> _Provided text_:
──────────────────────────────
Brussel Sprout Chanterelle Pasta with Brown Butter

Okay okay, I realize how ridiculously long it has been since I wrote a new post. I apologize. I’m actually touched by all the nudges I’ve gotten from friends to update the blog. Makes me feel warm and fuzzy inside.

Before we get to the good stuff (the food, obviously) I should fill you in on recent exciting developments in my grad school/career as an SLP. First, I’ve officially graduated with my Masters Degree in Speech-Language Pathology. It has actually felt a little anticlimactic since I walked in the graduation ceremony in June, finished my student teaching in December, and had my degree post to the university website about a week ago. It seems like such a momentous accomplishment should be accompanied by more than a link on a website, but at this point, I’m just happy to be done.

The other good news is that I have a job! I’ll be working as an SLP for a preschool for children with special needs- the same place where I did my student teaching. I’m thrilled about this, because I already know that the people and children at the school are wonderful. I know it will be a great experience! I get to start the job as soon as a little piece of paper (actually, an email) comes through- my credential. So until then, I’ve been trying to get things organized, start getting back in shape and simply enjoy the rest of my time off.
──────────────────────────────
> _Supplied data_:
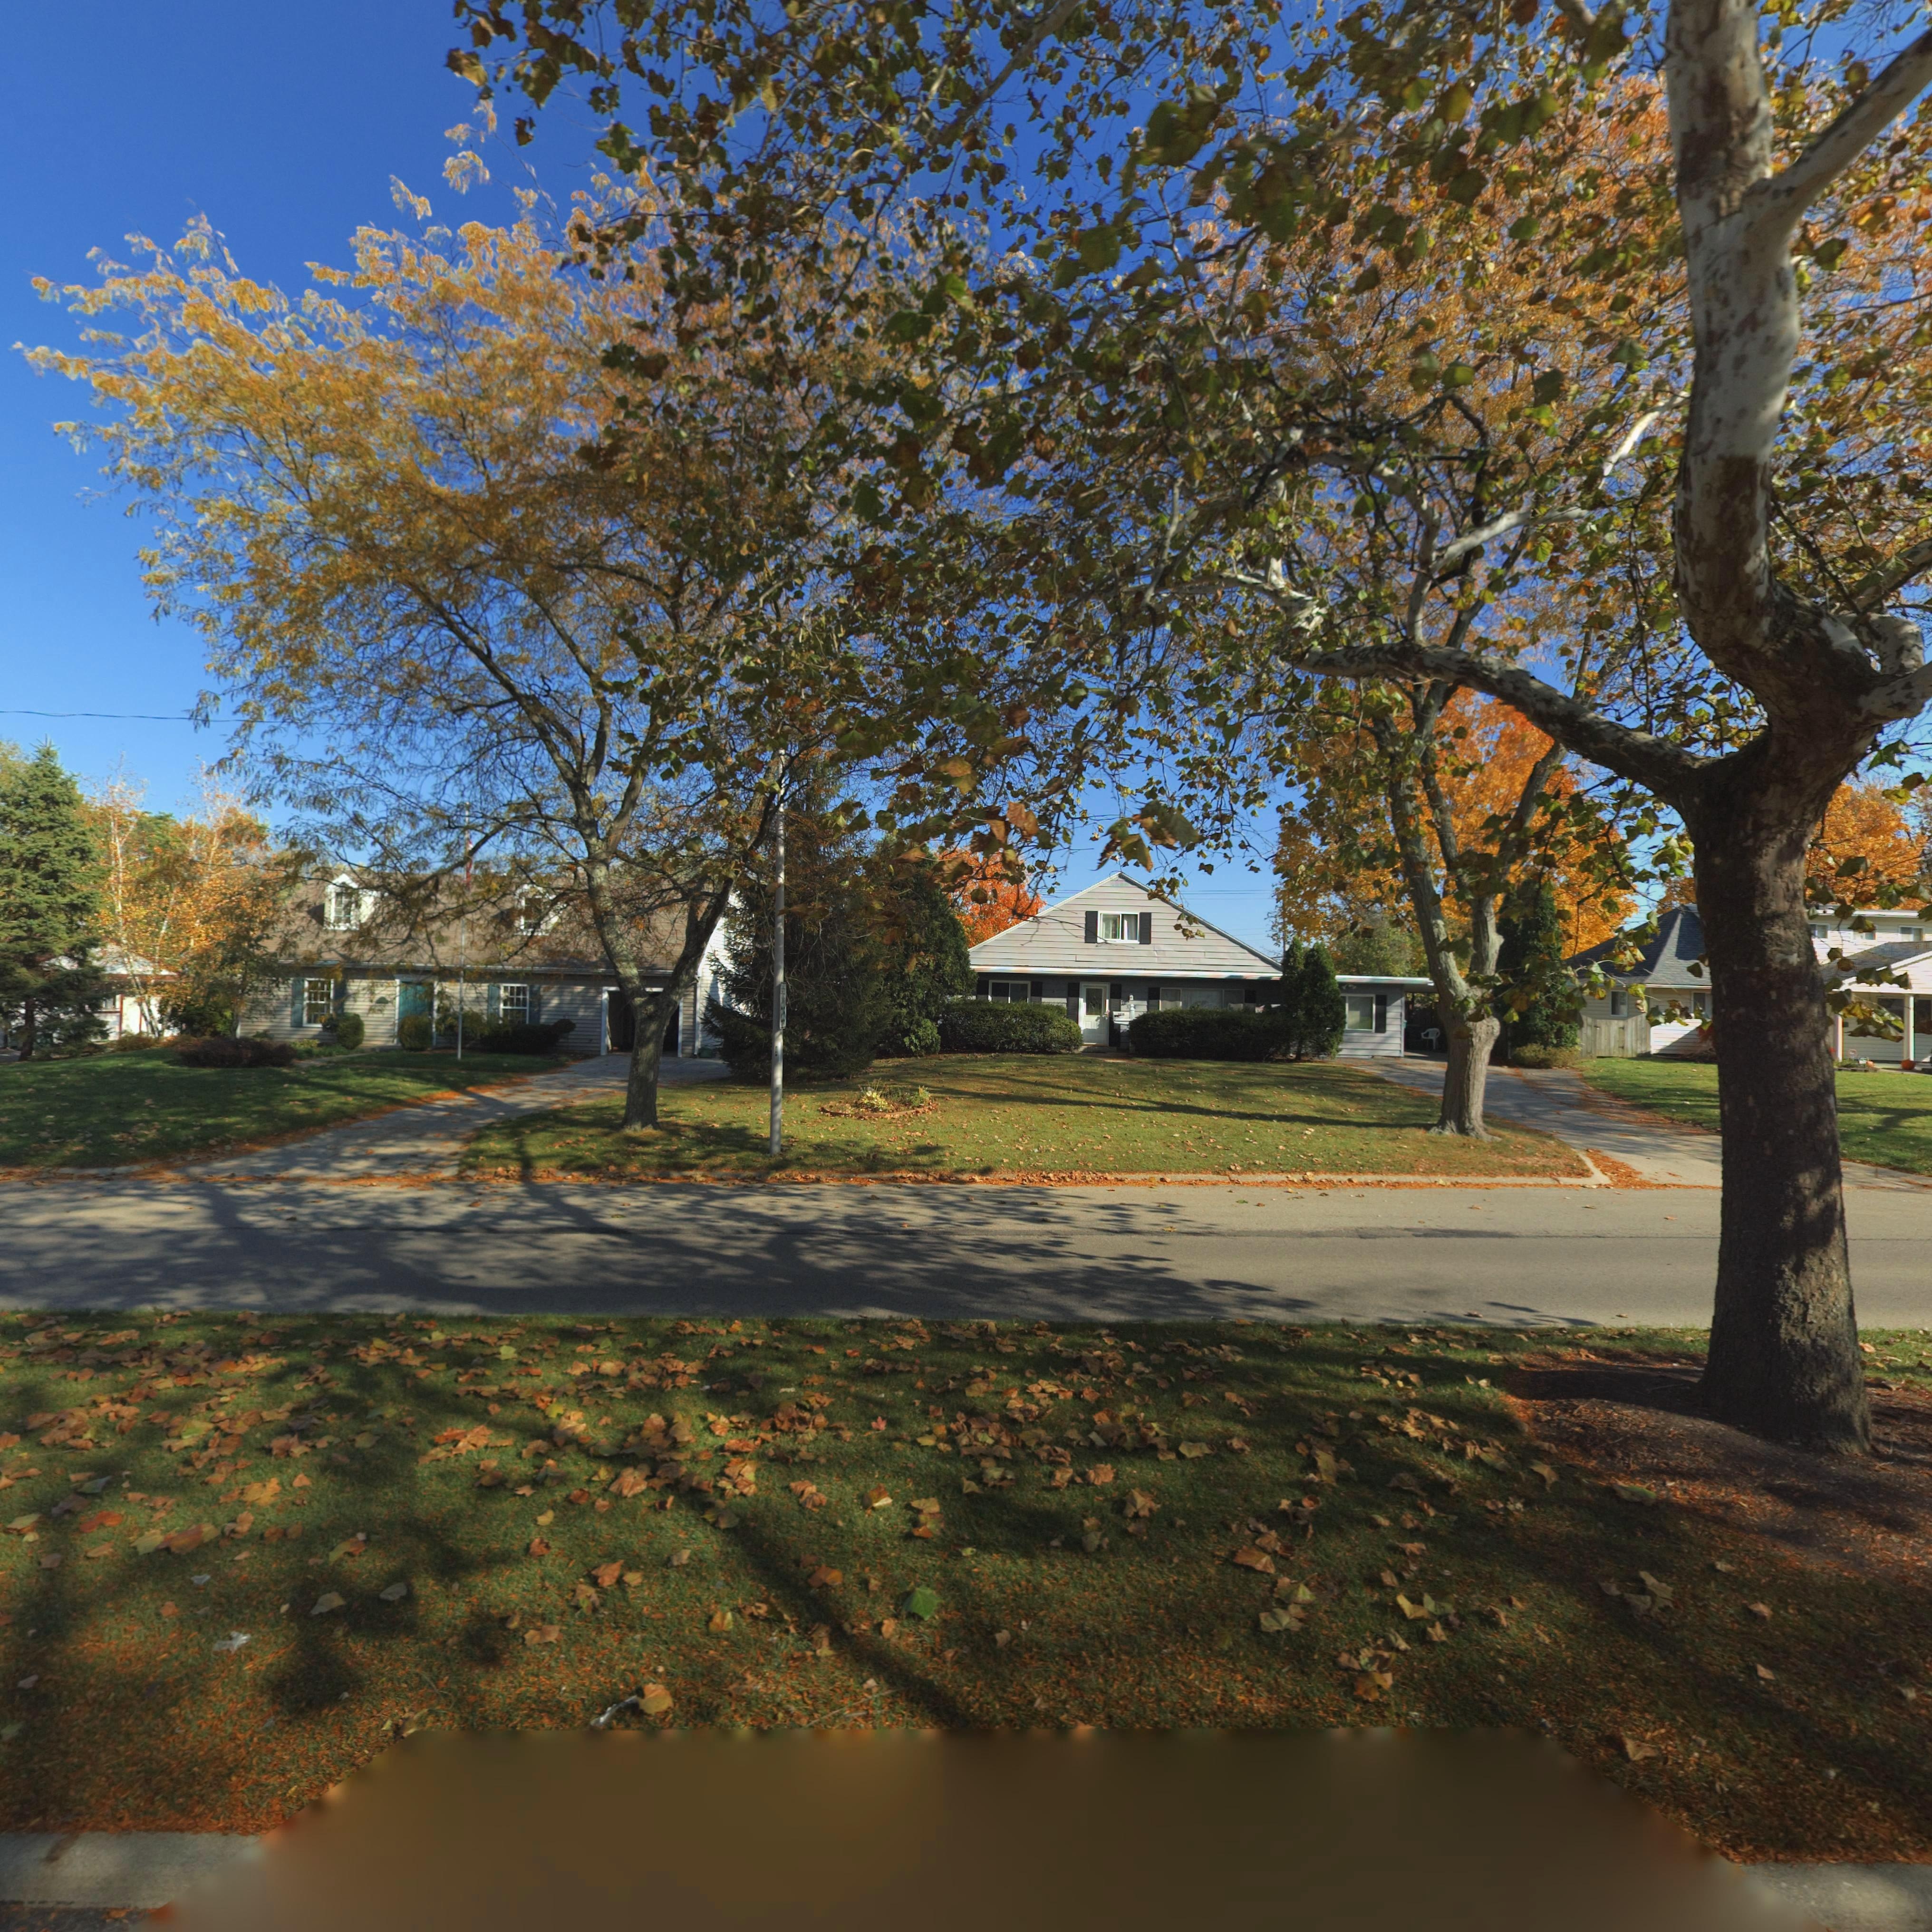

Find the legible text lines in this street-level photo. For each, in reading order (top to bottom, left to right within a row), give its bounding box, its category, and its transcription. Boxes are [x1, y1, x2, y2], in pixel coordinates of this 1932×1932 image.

[780, 1006, 786, 1023] None: 25
[1125, 1005, 1137, 1010] StreetNumber: 3***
──────────────────────────────
> _Work to do_:
a) What degree does the writer of the blog post say they have earned?
b) Change "preschool" to "kindergarten" in the blog post, and write out the passage between "The other good" and "my time off.", inclusive.
c) Write what comes next in the blog post about the brussel sprout chanterelle pasta, picking up after its last sentence.

> _Responses in order_:
a) A Masters Degree in Speech-Language Pathology.

b)
The other good news is that I have a job! I’ll be working as an SLP for a kindergarten for children with special needs- the same place where I did my student teaching. I’m thrilled about this, because I already know that the people and children at the school are wonderful. I know it will be a great experience! I get to start the job as soon as a little piece of paper (actually, an email) comes through- my credential. So until then, I’ve been trying to get things organized, start getting back in shape and simply enjoy the rest of my time off.

c)
Alright, now on to the food porn. This dish was introduced to me by my supervisor at the aforementioned preschool. I believe she found the recipe in San Francisco magazine. It is simple and delicious…simply delicious! A huge part of what makes this dish so tasty is how fresh it is, so make sure your ingredients are at their peak of freshness. Especially the brussel sprouts- try to get them on the stalk; I promise you they will be better this way.


  • 4 Tbsp. unsalted butter
  • 2 Tbsp. shallots, minced
  • 6 fresh sage leaves, chopped
  • 1/2 lb chanterelle mushrooms, sliced (or substitute shitake)
  • 1 lb. brussel sprouts, thinly sliced
  • 10 oz. fresh tagliatelle or fettuccine pasta (I opted for fettuccine, but I bet tagliatelle would be delicious!)
  • Grated parmesan
  • Salt & pepper, to taste


  1. Cook 2 Tbsp of butter over low-medium heat until it becomes light brown. Add the shallots and sage and cook until the shallots begin to soften (about 2 minutes). Turn the head up to medium. Add the mushrooms and brussel sprouts. Continue cooking until mushrooms and brussel sprouts start to soften (3-4 minutes). Turn heat off, and cover to keep warm.
  2. Cook the pasta in a large pot of boiling water. Reserve about 1/2 cup of the cooking water. Drain but do not rinse. The pasta should be very wet.
  3. Add the pasta to the pan with the brussel sprouts and mushrooms. Add the butter, parmesan and salt and pepper to taste. If the pasta seems dry, add the reserved 1/2 cup of cooking water. Serve immediately and enjoy!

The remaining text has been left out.